The only place serving food is Burger King. I study the menu looking for the healthiest option. The counter is front of me, a refrigerated case to my right and two empty cashier spots are to my left.

After a few minutes the only Burger King employee in sight notices me, takes my order, makes my food and hands me the tray. She says, “The salad dressings are in the refrigerated case.” I acknowledge her and because there is no cash register by her, I ask, “Where do I pay?”

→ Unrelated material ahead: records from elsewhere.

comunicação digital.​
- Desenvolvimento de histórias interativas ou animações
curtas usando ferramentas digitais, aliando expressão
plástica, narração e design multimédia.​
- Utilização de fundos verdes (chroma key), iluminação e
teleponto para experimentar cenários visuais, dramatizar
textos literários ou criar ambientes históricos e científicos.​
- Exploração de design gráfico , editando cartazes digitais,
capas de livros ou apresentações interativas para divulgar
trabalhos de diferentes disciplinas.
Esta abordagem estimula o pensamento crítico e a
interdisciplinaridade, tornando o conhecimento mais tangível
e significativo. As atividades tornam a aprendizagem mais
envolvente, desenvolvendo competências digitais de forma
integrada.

She replies, “They are in the case.”

I try again: “Where do I pay?”

“They are in the case.”

I am thinking, “Why is this so hard? She speaks English (no accent), and I speak English. I ask her, “How do I pay for my food?”

“At the cashier.”

I tell her what she can also see: “There is no one at the cashier.”

“You pay the cashier.”

At this point, I resort to a strategy that we try in health care: If someone does not speak English, we raise our voice, as if that will make a difference. (It never did.)

Slightly louder, I say, “Where is the person who is supposed to take money at the cash register?”

She points at the person standing next to her.

I pay him when he returns to his seat at the cash register.

Difficult Communication When We are Vulnerable

The experience reminded me of what I used to tell my employees when I heard the details of a new medical malpractice case: “Communication is the hardest part of being human.”

We know the huge role miscommunication plays in patient safety. We know that fatigue, accents, distraction, stress, fear, sensory overload can all affect the ability to send and receive messages from others.

Applying the same concept to legal nurse consulting businesses, we know that there are times we feel fragile, vulnerable, and on edge. Those are the times I found when I needed to put a wall up – not take the phone call from the irate attorney or not have the difficult communication with an employee.

It is sometimes hard for nurses to admit they need help. We’re supposed to be strong, all-knowing, invincible, and invulnerable to stress.

But it does not work that way. We need to be easy on ourselves.

When I took my salad to the table, I saw folded money on the floor. There was a dollar bill on the outside, folded around 2 other bills. If I had been feeling more magnanimous, I would have given it to the woman behind the counter.

In that instance, reflecting on what I had just gone through, I felt entitled to it. It was my reward for not getting really irritable with the employee. My $3.00 reward helped to pay for my dinner on the Atlantic City Expressway.

Pat Iyer MSN RN LNCC is usually quite patient. Not that night.